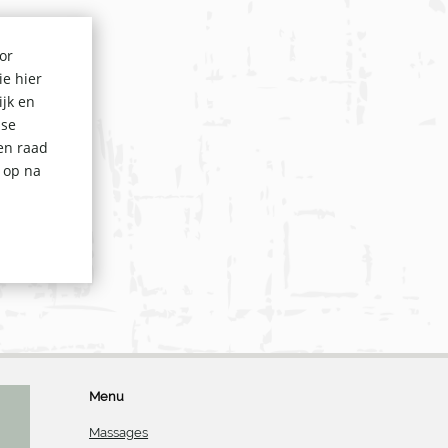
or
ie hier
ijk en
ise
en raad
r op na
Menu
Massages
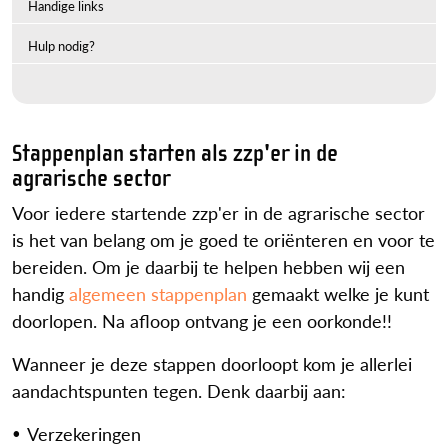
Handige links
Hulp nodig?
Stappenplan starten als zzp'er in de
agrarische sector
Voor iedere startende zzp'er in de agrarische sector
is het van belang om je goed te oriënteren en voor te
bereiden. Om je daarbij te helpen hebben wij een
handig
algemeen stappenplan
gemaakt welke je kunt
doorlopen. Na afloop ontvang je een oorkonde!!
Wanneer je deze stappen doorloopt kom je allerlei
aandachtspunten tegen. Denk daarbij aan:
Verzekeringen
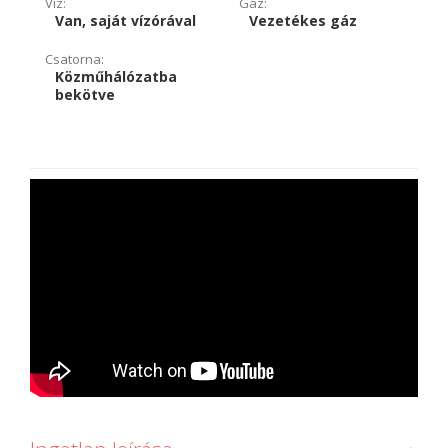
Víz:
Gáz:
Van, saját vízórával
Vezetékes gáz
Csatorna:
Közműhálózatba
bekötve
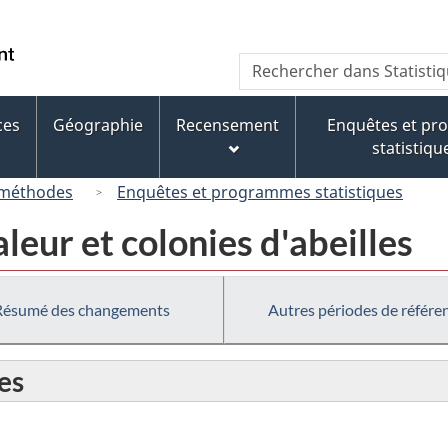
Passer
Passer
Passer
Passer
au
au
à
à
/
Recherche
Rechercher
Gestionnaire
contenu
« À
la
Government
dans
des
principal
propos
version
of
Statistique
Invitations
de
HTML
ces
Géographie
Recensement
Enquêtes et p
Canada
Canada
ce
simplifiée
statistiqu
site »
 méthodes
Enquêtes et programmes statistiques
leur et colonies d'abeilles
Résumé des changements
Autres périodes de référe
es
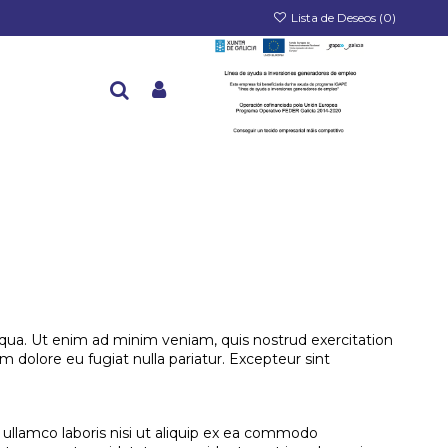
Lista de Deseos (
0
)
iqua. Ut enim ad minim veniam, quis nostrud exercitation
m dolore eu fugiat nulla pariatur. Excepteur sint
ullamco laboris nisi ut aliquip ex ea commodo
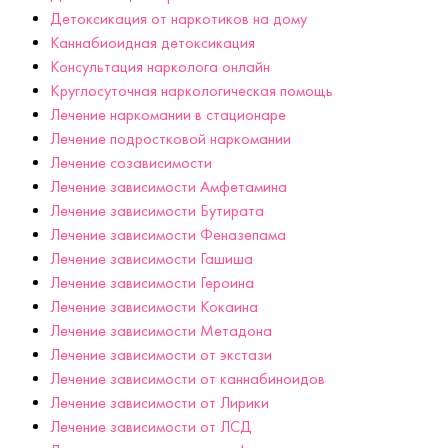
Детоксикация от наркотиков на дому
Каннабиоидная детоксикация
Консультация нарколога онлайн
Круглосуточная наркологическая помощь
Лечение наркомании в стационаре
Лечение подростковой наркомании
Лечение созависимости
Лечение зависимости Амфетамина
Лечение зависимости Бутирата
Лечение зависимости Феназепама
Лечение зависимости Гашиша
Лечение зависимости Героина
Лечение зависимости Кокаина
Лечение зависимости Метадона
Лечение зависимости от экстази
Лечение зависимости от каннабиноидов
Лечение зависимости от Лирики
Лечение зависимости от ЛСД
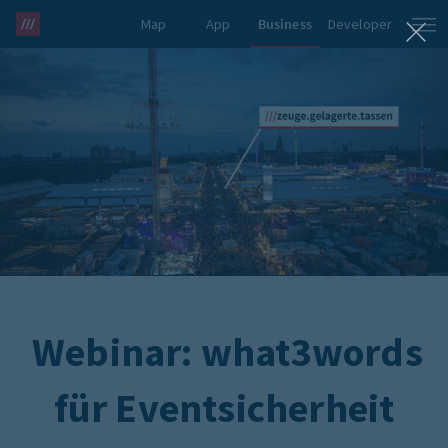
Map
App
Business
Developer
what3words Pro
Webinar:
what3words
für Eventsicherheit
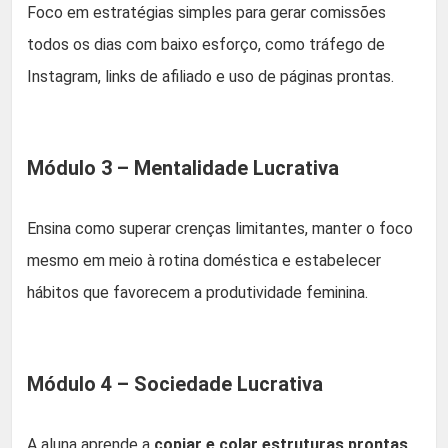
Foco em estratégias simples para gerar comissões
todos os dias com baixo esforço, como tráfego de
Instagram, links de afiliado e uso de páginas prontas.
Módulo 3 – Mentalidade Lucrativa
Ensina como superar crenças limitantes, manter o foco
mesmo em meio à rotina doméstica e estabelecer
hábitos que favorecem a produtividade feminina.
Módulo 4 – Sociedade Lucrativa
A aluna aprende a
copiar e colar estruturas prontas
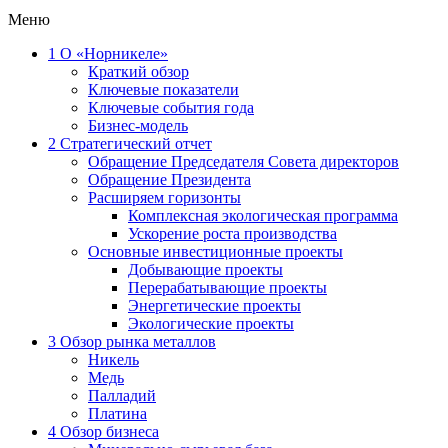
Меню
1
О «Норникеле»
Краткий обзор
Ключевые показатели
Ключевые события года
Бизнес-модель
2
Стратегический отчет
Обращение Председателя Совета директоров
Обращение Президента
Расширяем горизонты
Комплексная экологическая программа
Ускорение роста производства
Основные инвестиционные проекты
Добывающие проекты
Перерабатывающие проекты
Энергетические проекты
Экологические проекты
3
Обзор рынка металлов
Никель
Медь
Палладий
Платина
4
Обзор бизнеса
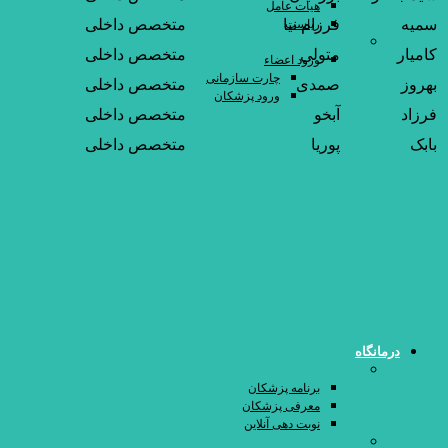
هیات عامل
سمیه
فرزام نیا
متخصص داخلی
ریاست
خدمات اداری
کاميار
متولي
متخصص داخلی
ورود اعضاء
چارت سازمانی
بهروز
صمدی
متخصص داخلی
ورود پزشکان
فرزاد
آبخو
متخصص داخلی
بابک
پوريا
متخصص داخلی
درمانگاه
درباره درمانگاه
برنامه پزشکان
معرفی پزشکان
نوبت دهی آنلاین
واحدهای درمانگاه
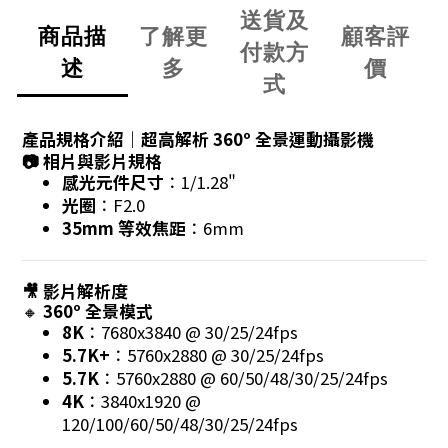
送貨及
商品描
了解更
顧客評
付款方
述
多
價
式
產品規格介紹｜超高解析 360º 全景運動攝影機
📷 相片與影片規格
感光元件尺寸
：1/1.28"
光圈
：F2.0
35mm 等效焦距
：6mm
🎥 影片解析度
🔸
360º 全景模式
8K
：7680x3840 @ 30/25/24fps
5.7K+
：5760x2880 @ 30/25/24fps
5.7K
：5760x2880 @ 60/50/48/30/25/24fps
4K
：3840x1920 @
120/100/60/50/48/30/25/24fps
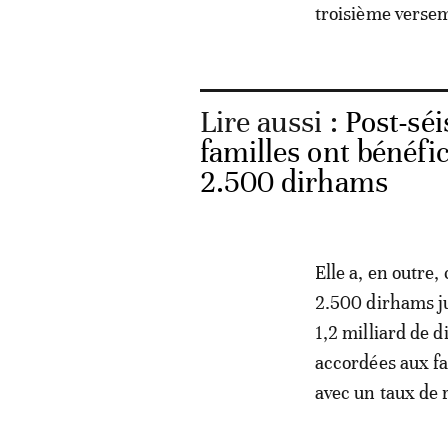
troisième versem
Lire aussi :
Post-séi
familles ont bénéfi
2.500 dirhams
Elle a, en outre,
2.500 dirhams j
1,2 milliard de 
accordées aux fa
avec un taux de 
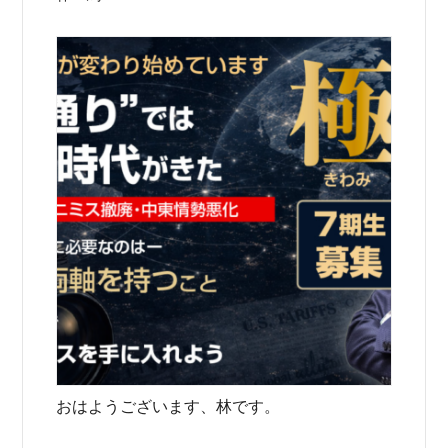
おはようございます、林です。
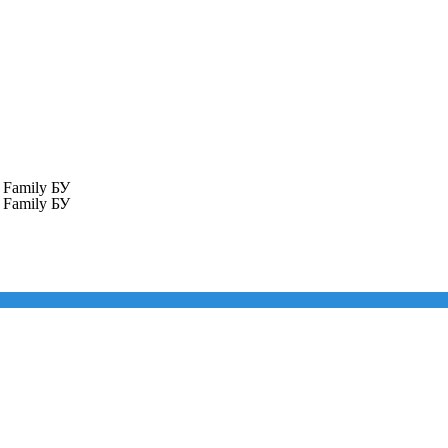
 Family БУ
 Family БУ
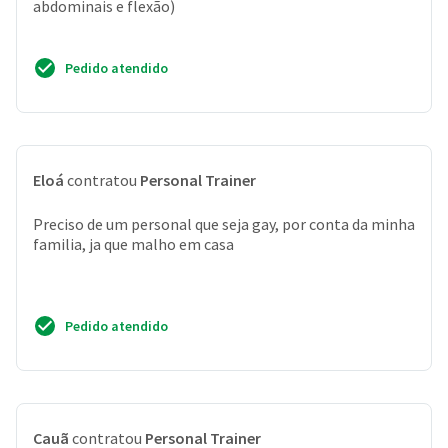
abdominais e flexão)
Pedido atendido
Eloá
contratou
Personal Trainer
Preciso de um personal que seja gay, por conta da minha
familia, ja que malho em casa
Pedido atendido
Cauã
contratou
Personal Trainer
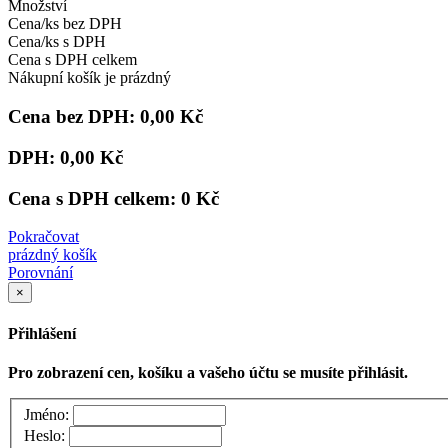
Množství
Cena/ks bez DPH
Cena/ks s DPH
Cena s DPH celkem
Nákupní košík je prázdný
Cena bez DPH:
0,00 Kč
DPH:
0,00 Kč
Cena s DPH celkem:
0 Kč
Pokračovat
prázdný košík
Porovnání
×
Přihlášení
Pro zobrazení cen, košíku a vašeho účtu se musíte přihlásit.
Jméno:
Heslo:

WORK TO COMPLETE |
Return each line of the material above in which the string "پزشکان" appears.

REPLY TO THE TASK |
ورود پزشکان
برنامه پزشکان
معرفی پزشکان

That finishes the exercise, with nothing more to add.